7) Does my current camera not produce good enough images, and if it doesn’t, is it because of me and my technique or the camera?
If you are shooting with an old Canon 250D or a Nikon D50, then yes, justifiably your images may not be as good as those produced by the newer cameras. But then, both of the cameras mentioned still shoot better images than the majority of compacts and all cell-phone cameras. Still, you buy a DSLR so that you can do things that compacts and cellphones can’t. The thing is, knowing your camera backwards and using good technique will always be a better way to produce good image than buying a new camera.
There are a number of better ways that one could spend the money in improving personal photography than buying a new camera. For a start, if there’s money burning a hole in your wallet, look at lenses instead of bodies. Invariably, when I probe into someone wanting to get a new camera I discover that they have the kit zoom lens and maybe a generic 70-300mm to go with it. A whole new photographic world is waiting just with the inclusion of a 50 or 35mm prime. Add a macro lens or longer telephoto and suddenly one’s picture shooting ability is strengthened. Far more so than by upgrading an already perfectly good body.

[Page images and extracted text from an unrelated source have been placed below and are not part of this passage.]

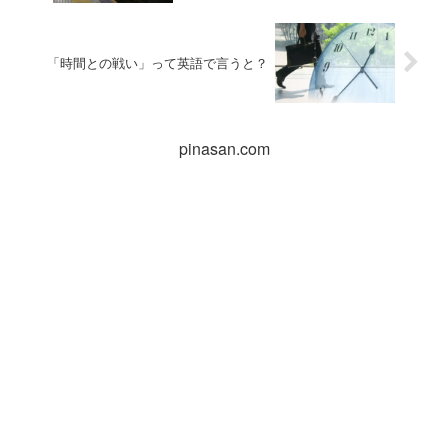
「時間との戦い」って英語で言うと？
pinasan.com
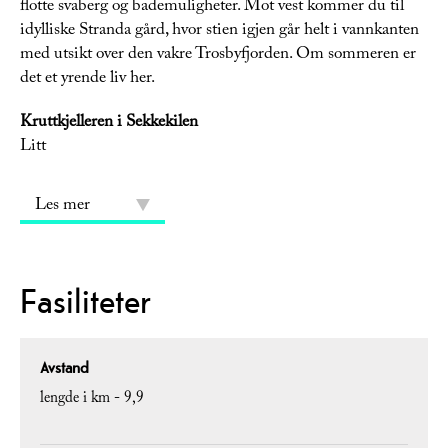
flotte svaberg og bademuligheter. Mot vest kommer du til
idylliske Stranda gård, hvor stien igjen går helt i vannkanten
med utsikt over den vakre Trosbyfjorden. Om sommeren er
det et yrende liv her.
Kruttkjelleren i Sekkekilen
Litt
Les mer
Fasiliteter
Avstand
lengde i km -
9,9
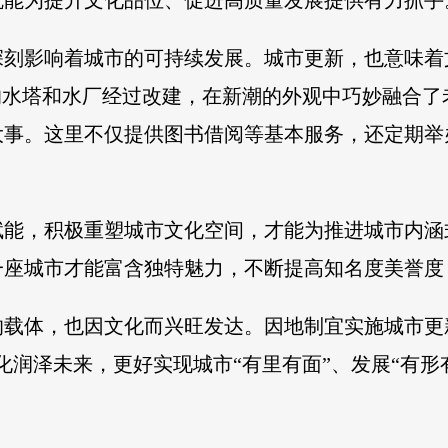
就能为提升文化品位、促进高质量发展提供有力抓手
深刻影响着城市的可持续发展。城市更新，也意味着
的水塔和水厂经过改建，在新潮的外观中巧妙融合
大事。这里不仅提供图书借阅等基本服务，还定期举
赋能，积极重塑城市文化空间，才能为推进城市内涵
一座城市才能富含独特魅力，不断提高知名度美誉度
的载体，也因文化而兴旺发达。因地制宜实施城市更
润泽未来，更好实现城市“有里有面”、发展“有形有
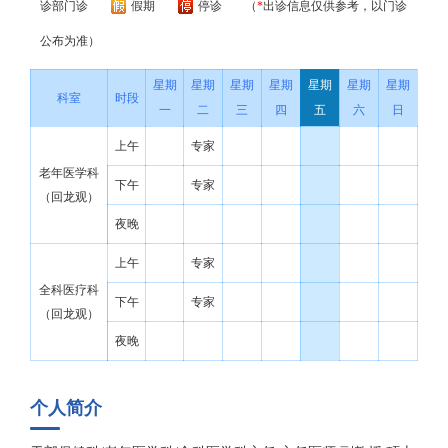
诊部门诊
假期
停诊
（
*
出诊信息仅供参考，以门诊
公布为准）
星期
星期
星期
星期
星期
星期
星期
科室
时段
一
二
三
四
五
六
日
上午
专家
老年医学科
下午
专家
（回龙观）
夜晚
上午
专家
全科医疗科
下午
专家
（回龙观）
夜晚
个人简介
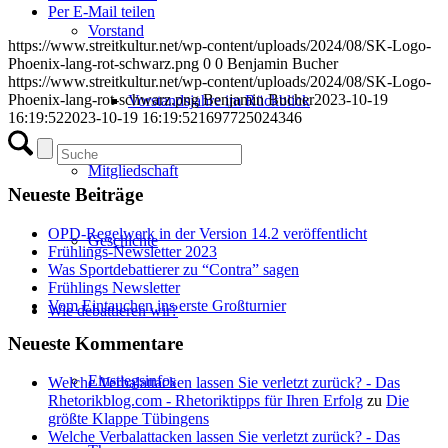
Per E-Mail teilen
Vorstand
https://www.streitkultur.net/wp-content/uploads/2024/08/SK-Logo-
Phoenix-lang-rot-schwarz.png
0
0
Benjamin Bucher
https://www.streitkultur.net/wp-content/uploads/2024/08/SK-Logo-
Phoenix-lang-rot-schwarz.png
Benjamin Bucher
2023-10-19
Vorstandsjahre im Rückblick
16:19:52
2023-10-19 16:19:52
1697725024346
Mitgliedschaft
Neueste Beiträge
OPD-Regelwerk in der Version 14.2 veröffentlicht
Geschichte
Frühlings-Newsletter 2023
Was Sportdebattierer zu “Contra” sagen
Frühlings Newsletter
Vom Eintauchen ins erste Großturnier
Wie debattieren wir?
Neueste Kommentare
Einstiegsinfos
Welche Verbalattacken lassen Sie verletzt zurück? - Das
Rhetorikblog.com - Rhetoriktipps für Ihren Erfolg
zu
Die
größte Klappe Tübingens
Welche Verbalattacken lassen Sie verletzt zurück? - Das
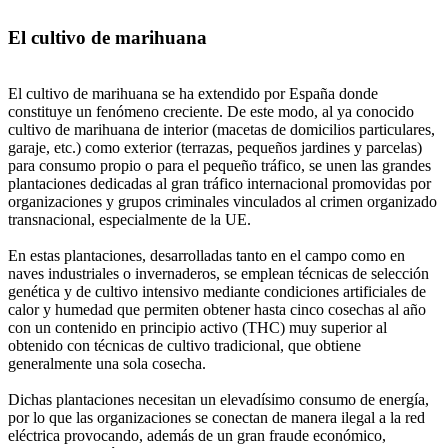
El cultivo de marihuana
El cultivo de marihuana se ha extendido por España donde
constituye un fenómeno creciente. De este modo, al ya conocido
cultivo de marihuana de interior (macetas de domicilios particulares,
garaje, etc.) como exterior (terrazas, pequeños jardines y parcelas)
para consumo propio o para el pequeño tráfico, se unen las grandes
plantaciones dedicadas al gran tráfico internacional promovidas por
organizaciones y grupos criminales vinculados al crimen organizado
transnacional, especialmente de la UE.
En estas plantaciones, desarrolladas tanto en el campo como en
naves industriales o invernaderos, se emplean técnicas de selección
genética y de cultivo intensivo mediante condiciones artificiales de
calor y humedad que permiten obtener hasta cinco cosechas al año
con un contenido en principio activo (THC) muy superior al
obtenido con técnicas de cultivo tradicional, que obtiene
generalmente una sola cosecha.
Dichas plantaciones necesitan un elevadísimo consumo de energía,
por lo que las organizaciones se conectan de manera ilegal a la red
eléctrica provocando, además de un gran fraude económico,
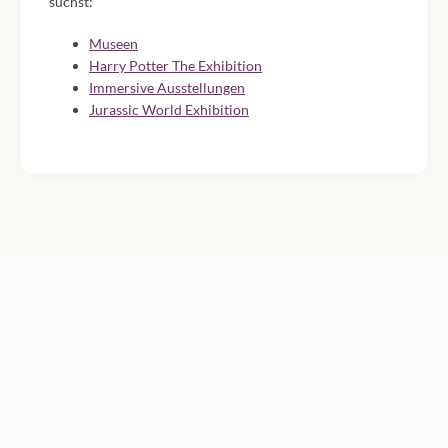
suchst:
Museen
Harry Potter The Exhibition
Immersive Ausstellungen
Jurassic World Exhibition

Okay. By heart photographers are gear-heads. Even woman photographers seem to catch this bug (my assistant, Claire, has it really bad and a photographer friend of my wife’s is selling her whole Nikon outfit to fund her Leica addiction)! Buying a new camera can revitalise one’s interest in photography, and working with good gear is a pleasure. Just don’t confuse new gear with improved photography. So essentially, just get on with photography. Forget the new toys and replace gear when it breaks or it starts to fight you. Nikon’s (and Canon, but to a lesser extent possibly) recent quality control fiascos also teach a valuable lesson: Don’t buy the first shipment. Wait a couple of months until the dust settles. Any outstanding QC issues tend to be cleared up and you will have a usable new camera to play with. But, as I say, just get on with the photography.